# Work instruction
In the records below, repeat exactly the lines between the line holding "- enhancing-tissue mask" and the line holding "Chest CT, one", inclusive, and drop the pictures.

[Data extracted from a collection]

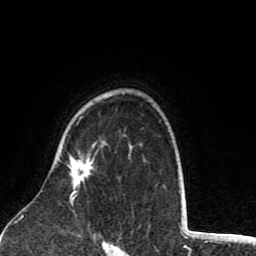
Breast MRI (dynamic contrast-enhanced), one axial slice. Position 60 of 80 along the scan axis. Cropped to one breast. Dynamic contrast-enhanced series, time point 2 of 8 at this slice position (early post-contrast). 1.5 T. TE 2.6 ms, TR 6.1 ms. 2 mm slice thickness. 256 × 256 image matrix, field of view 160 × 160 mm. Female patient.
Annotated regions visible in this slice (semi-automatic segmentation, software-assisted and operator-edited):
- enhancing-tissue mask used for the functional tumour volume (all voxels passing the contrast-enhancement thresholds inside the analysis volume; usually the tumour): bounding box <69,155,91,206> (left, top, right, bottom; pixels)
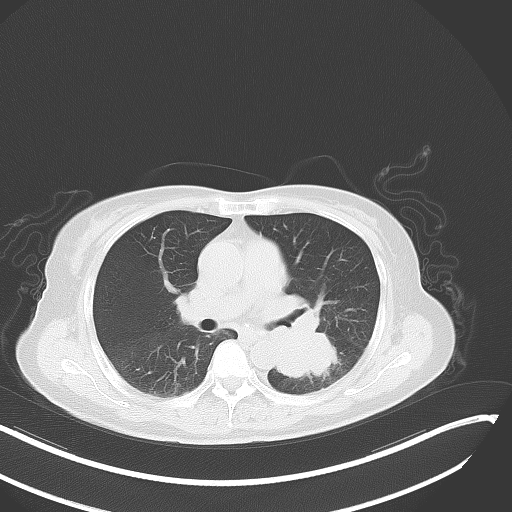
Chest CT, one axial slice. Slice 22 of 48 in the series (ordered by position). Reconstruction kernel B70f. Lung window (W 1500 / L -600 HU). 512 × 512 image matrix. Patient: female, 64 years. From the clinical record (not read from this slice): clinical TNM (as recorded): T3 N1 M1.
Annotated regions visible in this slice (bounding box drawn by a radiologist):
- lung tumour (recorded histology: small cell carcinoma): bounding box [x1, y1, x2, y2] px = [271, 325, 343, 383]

# Written response
- enhancing-tissue mask used for the functional tumour volume (all voxels passing the contrast-enhancement thresholds inside the analysis volume; usually the tumour): bounding box <69,155,91,206> (left, top, right, bottom; pixels)
Chest CT, one axial slice. Slice 22 of 48 in the series (ordered by position). Reconstruction kernel B70f. Lung window (W 1500 / L -600 HU). 512 × 512 image matrix. Patient: female, 64 years. From the clinical record (not read from this slice): clinical TNM (as recorded): T3 N1 M1.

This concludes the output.